Gah, I've had enough. I've been a geek my entire life, aside from a few short months when my brain had not yet developed sophistication above that of the average walrus, and for most of it I've been pretty happy.

I was always a loner, you see. Had maybe two friends in primary school (still got one of them, Fruan, and I can still hang with the other. If I ever feel like hanging, that is). Then, I discovered everything2. I'm not going to hardlink it, because any of my readers who don't know what it is are stupider than I care to imagine. Now I've got this whole geek culture thing going on. I get more done after 2 am than I otherwise get done in the whole day. Play computer games until long after my family has gone to bed. Make social arrangements via ICQ. Sleep until 11 am, then go to university for some afternoon lectures, during which I cease all nonessential neurological activity.

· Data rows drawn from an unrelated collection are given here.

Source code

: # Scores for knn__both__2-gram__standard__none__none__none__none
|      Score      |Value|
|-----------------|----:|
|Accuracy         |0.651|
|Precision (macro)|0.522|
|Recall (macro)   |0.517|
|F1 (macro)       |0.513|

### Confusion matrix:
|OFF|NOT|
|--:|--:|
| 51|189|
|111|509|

But this morning I saw the sun rise.
Correction: I did not see the sun rise.
I live in a valley. Instead I saw the sky when it was russet and grey, perfect blue and rose, and finally, the aching gold that I've only ever seen before when climbing to the top of parking buildings to watch the sun set.
Correction: I woke up, lay in bed for several hours trying to stop the toxic pain at the base of my skull by losing consciousness, failed, thought "man, I really should get Carol's number," got up, mumbled at my sister, then did all that colourful stuff.

So, what's my point? Well, I like mornings. They're cute. They allow me to have 3 times the number of meals per day. Any geeks who wanna tell me that sleep debt is good for the soul can go pickle their insides in caffeine. It makes me feel sick and angry. It's fun in moderation, but as a lifestyle I think it's more dangerous to me than hard drugs. I'm going to sleep whenever I damn well feel like it, endorse heartily any Microsoft product that does what I want (endorsement count thus far: 0), speak leet at will, and laugh until it hurts at anyone who tries to tell me to do otherwise.It's not being a geek I reject, but rather forcing anything on myself as a result of being one.

Some geeks have this bizarre elitism thing about sleep deprivation and leetspeek. May their genitals be infested by nanobots, for they are no better than the bigots who moulded their lives by excluding them in school. My life, use your own.

To avoid seeing this message again, please format your hard drive and never bring windows within spitting distance ever again.